Frequently Asked Questions

What is the algebraic structure of AlgebraOfGraphics?

AlgebraOfGraphics is based on two operators, + and *. These two operators induce a semiring structure, with a small caveat. Addition is commutative only up to the drawing order. For example, visual(Lines) + visual(Scatter) is slightly different from visual(Scatter) + visual(Lines), in that the former draws the scatter on top of the lines, and the latter draws the lines on top of the scatter. As a consequence, only right distributivity holds with full generality, whereas left distributivity only holds up to the drawing order.

Why is the mapping pair syntax different from DataFrames?

The transformations passed within a mapping, e.g. mapping(:x => log => "log(x)"), are applied element-wise. Operations that require the whole column are not supported on purpose. An important reason to prefer element-wise operations (other than performance) is that whole-column operations can be error prone in this setting, especially when

the data is grouped or
different datasets are used.

If you do need column-wise transformations, consider implementing a custom analysis, such as density, which takes the whole data as input, or apply the transformation directly in your data before passing it to AlgebraOfGraphics.

See also Pair syntax for a detailed description of the pair syntax within a mapping.

What is the difference between axis scales and data transformations?

There are two overlapping but distinct ways to rescale data.

Keep the data as is and use a nonlinear scale, e.g. axis=(xscale=log,).
Transform the data directly, e.g. mapping(:x => log => "log(x)").

Note that the resulting plots may "look different" in some cases. Consider for instance the following example.

using AlgebraOfGraphics
using AlgebraOfGraphics: density
df = (x = exp.(randn(1000)),)
kde1 = data(df) * mapping(:x) * density()
draw(kde1, axis=(width=225, height=225, xscale=log,))

df = (x = exp.(randn(1000)),)
kde2 = data(df) * mapping(:x => log => "log(x)") * density()
draw(kde2, axis=(width=225, height=225))

The two plots look different. The first represents the pdf of x in a log scale, while the second represents the pdf of log(x) in a linear scale. The two curves differ by a factor 1 / x, the derivative of log(x).
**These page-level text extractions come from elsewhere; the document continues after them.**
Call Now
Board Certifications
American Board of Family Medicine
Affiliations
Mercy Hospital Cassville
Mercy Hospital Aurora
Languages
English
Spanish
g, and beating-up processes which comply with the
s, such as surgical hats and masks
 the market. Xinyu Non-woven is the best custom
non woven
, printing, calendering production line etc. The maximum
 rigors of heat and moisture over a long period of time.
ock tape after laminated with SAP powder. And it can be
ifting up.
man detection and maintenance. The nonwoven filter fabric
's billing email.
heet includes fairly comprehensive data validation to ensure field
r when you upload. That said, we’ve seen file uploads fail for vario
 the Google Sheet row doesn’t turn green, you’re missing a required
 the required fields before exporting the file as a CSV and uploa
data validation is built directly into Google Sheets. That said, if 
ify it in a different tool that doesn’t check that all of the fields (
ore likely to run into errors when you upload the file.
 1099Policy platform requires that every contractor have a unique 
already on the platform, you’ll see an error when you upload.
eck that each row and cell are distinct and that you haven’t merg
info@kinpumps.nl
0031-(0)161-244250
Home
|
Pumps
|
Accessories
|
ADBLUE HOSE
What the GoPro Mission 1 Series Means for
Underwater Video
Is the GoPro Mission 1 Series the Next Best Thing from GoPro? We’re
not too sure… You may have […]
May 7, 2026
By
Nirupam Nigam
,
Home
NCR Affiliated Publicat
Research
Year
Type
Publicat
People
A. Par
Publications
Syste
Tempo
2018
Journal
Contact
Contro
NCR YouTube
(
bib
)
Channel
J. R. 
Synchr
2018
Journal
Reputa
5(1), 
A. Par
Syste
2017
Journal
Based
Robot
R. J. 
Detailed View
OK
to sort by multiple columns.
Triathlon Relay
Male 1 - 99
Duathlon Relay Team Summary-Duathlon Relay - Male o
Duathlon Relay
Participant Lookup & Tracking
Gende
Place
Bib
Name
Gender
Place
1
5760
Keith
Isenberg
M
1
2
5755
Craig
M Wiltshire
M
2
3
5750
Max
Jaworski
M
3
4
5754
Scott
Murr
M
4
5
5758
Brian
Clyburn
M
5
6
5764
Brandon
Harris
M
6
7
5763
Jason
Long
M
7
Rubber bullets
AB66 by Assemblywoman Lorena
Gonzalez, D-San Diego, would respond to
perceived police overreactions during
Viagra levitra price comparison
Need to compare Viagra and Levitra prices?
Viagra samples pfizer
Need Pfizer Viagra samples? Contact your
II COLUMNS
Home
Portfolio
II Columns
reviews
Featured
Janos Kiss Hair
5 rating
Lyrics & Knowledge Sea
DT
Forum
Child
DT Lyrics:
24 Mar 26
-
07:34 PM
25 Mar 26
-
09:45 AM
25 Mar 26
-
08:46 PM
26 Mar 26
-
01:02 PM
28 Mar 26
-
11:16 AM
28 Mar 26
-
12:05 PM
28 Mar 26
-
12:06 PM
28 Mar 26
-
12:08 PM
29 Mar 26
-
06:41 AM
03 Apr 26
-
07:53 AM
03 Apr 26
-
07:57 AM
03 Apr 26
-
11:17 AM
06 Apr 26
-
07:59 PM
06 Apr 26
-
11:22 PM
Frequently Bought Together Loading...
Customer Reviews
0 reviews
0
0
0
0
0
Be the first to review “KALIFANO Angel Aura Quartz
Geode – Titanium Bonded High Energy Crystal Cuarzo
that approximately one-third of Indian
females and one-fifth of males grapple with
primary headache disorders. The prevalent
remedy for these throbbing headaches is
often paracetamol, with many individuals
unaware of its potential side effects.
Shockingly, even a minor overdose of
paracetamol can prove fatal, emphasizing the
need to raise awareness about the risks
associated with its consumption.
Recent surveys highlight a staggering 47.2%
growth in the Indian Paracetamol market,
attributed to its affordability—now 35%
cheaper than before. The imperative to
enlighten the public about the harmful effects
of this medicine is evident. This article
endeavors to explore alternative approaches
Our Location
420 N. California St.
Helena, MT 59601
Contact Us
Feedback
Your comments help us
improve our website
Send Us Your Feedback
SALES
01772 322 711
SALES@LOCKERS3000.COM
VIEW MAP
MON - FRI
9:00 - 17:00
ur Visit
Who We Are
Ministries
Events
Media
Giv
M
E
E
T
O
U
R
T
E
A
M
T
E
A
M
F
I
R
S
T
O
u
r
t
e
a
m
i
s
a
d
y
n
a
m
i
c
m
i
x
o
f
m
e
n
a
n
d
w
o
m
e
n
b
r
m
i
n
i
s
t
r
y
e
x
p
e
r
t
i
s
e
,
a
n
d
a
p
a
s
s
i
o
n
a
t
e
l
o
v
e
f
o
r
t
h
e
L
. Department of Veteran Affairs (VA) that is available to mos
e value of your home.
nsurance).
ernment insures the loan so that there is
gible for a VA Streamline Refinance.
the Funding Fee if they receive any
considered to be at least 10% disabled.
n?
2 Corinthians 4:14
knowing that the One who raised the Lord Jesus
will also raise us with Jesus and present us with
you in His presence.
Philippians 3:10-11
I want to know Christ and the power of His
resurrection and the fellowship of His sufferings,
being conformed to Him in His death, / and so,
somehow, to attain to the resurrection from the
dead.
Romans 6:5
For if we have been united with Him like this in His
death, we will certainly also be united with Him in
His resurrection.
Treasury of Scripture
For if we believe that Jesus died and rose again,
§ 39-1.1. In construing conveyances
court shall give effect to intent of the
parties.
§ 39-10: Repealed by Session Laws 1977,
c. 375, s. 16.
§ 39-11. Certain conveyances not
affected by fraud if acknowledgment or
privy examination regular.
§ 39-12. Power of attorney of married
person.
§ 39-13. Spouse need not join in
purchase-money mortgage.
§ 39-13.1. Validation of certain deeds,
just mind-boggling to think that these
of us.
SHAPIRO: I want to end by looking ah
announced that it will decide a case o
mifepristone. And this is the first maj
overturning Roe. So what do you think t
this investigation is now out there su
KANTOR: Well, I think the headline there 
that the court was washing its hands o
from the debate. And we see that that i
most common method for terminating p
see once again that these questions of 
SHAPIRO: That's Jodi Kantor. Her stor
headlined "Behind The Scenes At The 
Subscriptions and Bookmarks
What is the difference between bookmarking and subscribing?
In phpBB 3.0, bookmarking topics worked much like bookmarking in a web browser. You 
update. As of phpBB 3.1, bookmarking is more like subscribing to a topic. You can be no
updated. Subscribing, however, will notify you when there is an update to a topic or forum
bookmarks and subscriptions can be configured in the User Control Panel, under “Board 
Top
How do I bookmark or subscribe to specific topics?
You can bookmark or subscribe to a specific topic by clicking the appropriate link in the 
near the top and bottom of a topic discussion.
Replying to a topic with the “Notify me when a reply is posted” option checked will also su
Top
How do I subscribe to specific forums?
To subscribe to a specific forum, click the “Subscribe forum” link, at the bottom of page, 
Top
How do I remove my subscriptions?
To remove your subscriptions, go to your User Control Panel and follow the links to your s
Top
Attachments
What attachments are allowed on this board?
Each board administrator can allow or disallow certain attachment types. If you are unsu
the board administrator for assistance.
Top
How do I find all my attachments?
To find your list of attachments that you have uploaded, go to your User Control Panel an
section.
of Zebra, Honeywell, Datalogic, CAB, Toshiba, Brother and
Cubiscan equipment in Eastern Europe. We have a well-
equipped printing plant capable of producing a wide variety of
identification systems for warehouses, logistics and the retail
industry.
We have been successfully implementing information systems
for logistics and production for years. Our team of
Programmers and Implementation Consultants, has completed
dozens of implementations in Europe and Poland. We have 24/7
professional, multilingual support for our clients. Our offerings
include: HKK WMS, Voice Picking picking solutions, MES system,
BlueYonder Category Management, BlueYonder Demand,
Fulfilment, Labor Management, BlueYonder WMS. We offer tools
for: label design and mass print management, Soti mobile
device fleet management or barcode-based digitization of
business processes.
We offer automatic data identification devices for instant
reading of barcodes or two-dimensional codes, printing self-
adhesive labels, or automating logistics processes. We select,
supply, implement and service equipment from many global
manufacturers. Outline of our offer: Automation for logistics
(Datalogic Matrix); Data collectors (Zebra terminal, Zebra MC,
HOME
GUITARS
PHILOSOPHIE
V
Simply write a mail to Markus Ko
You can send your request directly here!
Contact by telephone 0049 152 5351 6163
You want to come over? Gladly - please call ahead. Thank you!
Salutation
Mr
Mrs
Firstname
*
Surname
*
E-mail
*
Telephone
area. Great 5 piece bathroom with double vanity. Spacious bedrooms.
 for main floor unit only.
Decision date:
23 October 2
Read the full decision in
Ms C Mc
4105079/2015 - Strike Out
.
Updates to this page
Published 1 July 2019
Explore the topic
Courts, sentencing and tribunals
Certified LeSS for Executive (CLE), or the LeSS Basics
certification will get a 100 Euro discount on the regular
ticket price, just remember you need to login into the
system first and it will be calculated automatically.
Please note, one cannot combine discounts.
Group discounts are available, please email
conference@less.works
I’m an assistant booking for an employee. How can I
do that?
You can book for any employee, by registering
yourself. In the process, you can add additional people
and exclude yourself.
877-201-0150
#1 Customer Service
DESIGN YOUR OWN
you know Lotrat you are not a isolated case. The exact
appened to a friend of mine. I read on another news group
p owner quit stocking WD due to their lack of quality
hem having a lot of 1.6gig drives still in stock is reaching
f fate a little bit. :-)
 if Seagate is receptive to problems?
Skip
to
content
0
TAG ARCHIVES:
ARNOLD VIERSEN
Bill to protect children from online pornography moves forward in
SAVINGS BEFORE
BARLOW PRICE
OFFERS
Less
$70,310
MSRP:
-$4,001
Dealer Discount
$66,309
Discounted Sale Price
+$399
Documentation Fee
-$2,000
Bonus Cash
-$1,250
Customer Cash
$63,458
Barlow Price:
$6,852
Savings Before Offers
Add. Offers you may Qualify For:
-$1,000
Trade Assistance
See e.g. this post for some mathematical background on the topic.

In general, the second approach (plotting the density of log(x)) could be considered more principled, as it preserves the proportionality between area and probability mass. On the contrary, the first approach (plotting the density of x in a log scale) breaks this proportionality relationship.

A similar reasoning applies to histograms:

using AlgebraOfGraphics
df = (x = exp.(rand(1000)),)
hist1 = data(df) * mapping(:x) * histogram()
draw(hist1, axis=(width=225, height=225, xscale=log))

df = (x = exp.(rand(1000)),)
hist2 = data(df) * mapping(:x => log => "log(x)") * histogram()
draw(hist2, axis=(width=225, height=225))

The data transformation approach is preferable as it produces uniform bins, which are easier to interpret.